What you are asked to do: Restate word for word the part of the material that runs from the line containing "thumb ip: (223, 198)" through its final line, inclusive, minus the pictures.
*** Available records
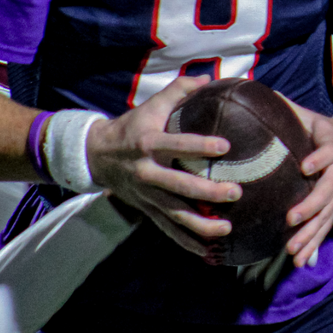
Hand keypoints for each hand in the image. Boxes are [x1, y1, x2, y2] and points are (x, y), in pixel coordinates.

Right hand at [85, 76, 239, 256]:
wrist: (97, 154)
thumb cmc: (132, 126)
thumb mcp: (151, 105)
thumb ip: (179, 90)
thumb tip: (209, 79)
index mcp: (148, 142)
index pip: (177, 145)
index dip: (201, 145)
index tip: (226, 146)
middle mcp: (147, 171)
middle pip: (180, 186)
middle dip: (208, 192)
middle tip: (236, 192)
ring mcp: (146, 195)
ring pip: (175, 214)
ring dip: (201, 225)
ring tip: (226, 229)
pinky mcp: (146, 210)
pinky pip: (168, 230)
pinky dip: (187, 242)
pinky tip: (208, 252)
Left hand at [280, 99, 332, 267]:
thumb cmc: (326, 130)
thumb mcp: (312, 117)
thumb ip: (288, 109)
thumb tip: (256, 91)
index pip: (329, 153)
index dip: (319, 159)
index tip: (305, 166)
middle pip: (328, 191)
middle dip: (311, 207)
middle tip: (291, 218)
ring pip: (327, 215)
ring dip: (310, 234)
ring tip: (293, 250)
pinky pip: (326, 227)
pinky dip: (314, 245)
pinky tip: (301, 262)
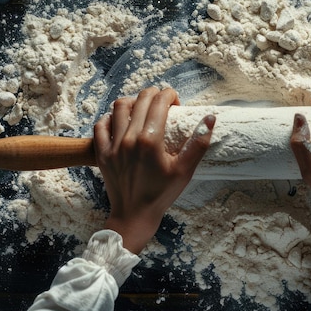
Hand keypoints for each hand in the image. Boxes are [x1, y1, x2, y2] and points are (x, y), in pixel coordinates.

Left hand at [93, 87, 214, 253]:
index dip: (170, 95)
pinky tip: (121, 121)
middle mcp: (129, 138)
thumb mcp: (185, 171)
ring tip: (143, 108)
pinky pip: (100, 125)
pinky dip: (110, 117)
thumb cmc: (161, 194)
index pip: (159, 102)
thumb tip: (210, 118)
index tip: (176, 102)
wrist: (134, 216)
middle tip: (163, 103)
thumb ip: (198, 143)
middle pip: (140, 100)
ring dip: (133, 101)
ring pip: (119, 107)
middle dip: (154, 95)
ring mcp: (113, 144)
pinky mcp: (102, 152)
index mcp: (150, 140)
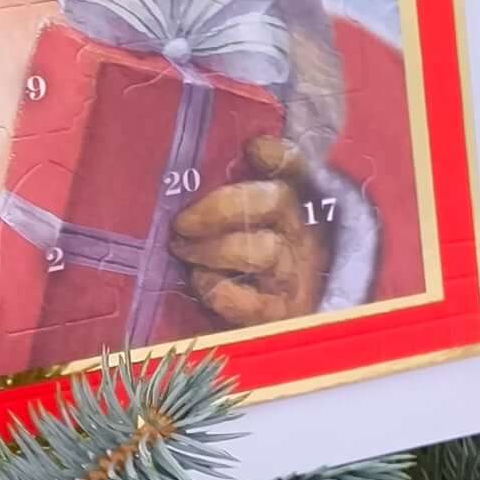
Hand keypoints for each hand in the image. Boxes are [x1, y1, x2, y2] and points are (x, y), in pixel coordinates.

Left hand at [169, 135, 328, 326]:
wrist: (271, 332)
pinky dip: (219, 289)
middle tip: (181, 222)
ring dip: (214, 249)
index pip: (292, 167)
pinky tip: (201, 283)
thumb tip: (187, 168)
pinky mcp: (278, 315)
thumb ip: (223, 198)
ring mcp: (292, 276)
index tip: (253, 147)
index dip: (276, 154)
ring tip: (182, 251)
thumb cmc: (238, 267)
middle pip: (274, 201)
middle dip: (221, 207)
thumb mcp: (236, 225)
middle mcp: (298, 235)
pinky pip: (251, 302)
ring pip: (263, 250)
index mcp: (290, 205)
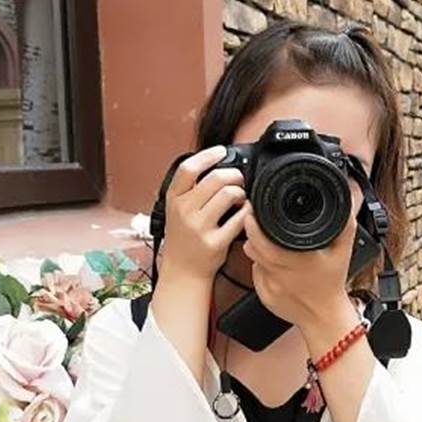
******
Solution to this problem:
thumb ip: (223, 198)
ring mcp: (292, 276)
index tip: (253, 147)
index dip: (276, 154)
ring tip: (182, 251)
thumb cmc: (238, 267)
middle pip: (274, 201)
middle dip: (221, 207)
thumb mcp: (236, 225)
middle mcp: (298, 235)
pinky pip: (251, 302)
ring pip: (263, 250)
index mcp: (290, 205)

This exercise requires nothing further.